Unfortunately, most of the new operating power plants are CFPPs which cannot operate flexibly because they are constrained by take or pay agreements. Meanwhile, some CFPPs, especially older ones, are constrained to operate flexibly due to their limited technical abilities such as slow ramping rates, high minimum load, and long start-up time.

Based on these issues, there should be an increase in electricity demand or the retirement of fossil-fuel generators, with or without intervention, to allow higher renewables penetration. In this regard, EV utilization development, with the proper strategy, can be used as a tool that helps minimize problems in the power system. 

The high adoption rate of EVs could potentially absorb the excess electricity supply from the operating power generators. In IESR’s deep decarbonization scenario, the demand for transportation electrification will reach 136 by 2030 (approximately 28.6% of total electricity demand) [2]. In other words, the electrification of the transport sector can be a strategic approach to cut down the oversupply issue and make room for more renewables in the power system. Besides, electrification will significantly cut down the direct GHG emission and improve energy security through fuel import reduction.

Electric Vehicles Value in Power System

An electric vehicle is essentially a large battery connected to an electric motor and wheels. Simply, it is a moving energy storage asset. An EV car today has an average battery capacity of about 40 kWh which can be viewed as a valuable asset for the power grid. It is a fairly large capacity considering a home storage battery unit typically has a capacity of no more than half of the EVs’. Hence, any additional value of EVs should be enabled through vehicle-grid integration (VGI).
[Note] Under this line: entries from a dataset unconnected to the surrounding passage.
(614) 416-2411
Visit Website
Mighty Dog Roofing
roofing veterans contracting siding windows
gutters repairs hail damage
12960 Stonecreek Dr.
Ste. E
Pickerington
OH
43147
Various VGI schemes have been developed, namely, V1G (one-directional energy flow), V2G (bidirectional energy flow), V2B (vehicle to building), etc. Suitable integration strategies can benefit both EV owners and grid operators. Through V1G, for example, the grid operator may apply different charging tariffs at specific charging hours that would influence the charging behavior of EV owners. Grid operators can maintain the peak loads, avoiding additional operating costs or the need for capacity addition. In return, EV owners will get the incentive of low charging tariffs during off-peak hours.

In further implementations, VGI can be promoted to V2G. The EV fleets can collectively act like a stationary energy storage system (ESS) where the grid operator can buy electricity from EV’s battery to be supplied to the grid when needed. However, its implementation will require regulations related to interconnection.
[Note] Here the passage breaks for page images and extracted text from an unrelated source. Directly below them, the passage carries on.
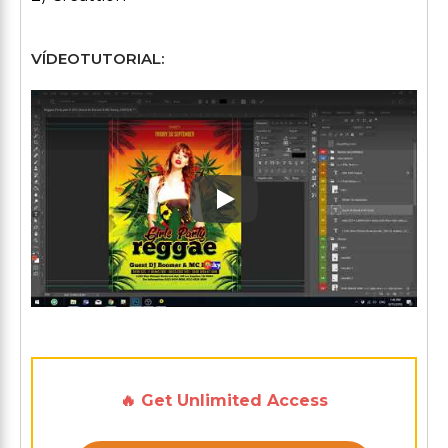
VÍDEOTUTORIAL:
Play: Keynote (Google I/O '1
🔥 Get Unlimited Access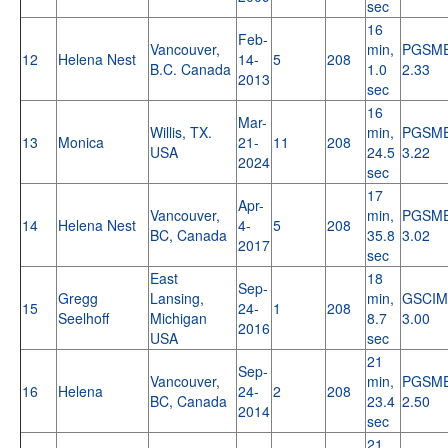
sec
16
Feb-
Vancouver,
min,
PGSM
12
Helena Nest
14-
5
208
B.C. Canada
1.0
2.33
2013
sec
16
Mar-
Willis, TX.
min,
PGSM
13
Monica
21-
11
208
USA
24.5
3.22
2024
sec
17
Apr-
Vancouver,
min,
PGSM
14
Helena Nest
4-
5
208
BC, Canada
35.8
3.02
2017
sec
East
18
Sep-
Gregg
Lansing,
min,
GSCIM
15
24-
1
208
Seelhoff
Michigan
8.7
3.00
2016
USA
sec
21
Sep-
Vancouver,
min,
PGSM
16
Helena
24-
2
208
BC, Canada
23.4
2.50
2014
sec
21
In addition to regulations, VGI will require the development of supporting infrastructures relevant to the power sector development roadmap. Considering the penetration rate of renewables, the adoption rate of EVs, and today’s typical load profile, VGI may begin to be implemented through low tariff incentives at night so that EV owners do home charging overnight. However, once the power system has high solar PV penetration (as what the government plans for the future), there will be high electricity generation during the day. Don’t we need to prepare more public charging infrastructure? Or is there another strategy?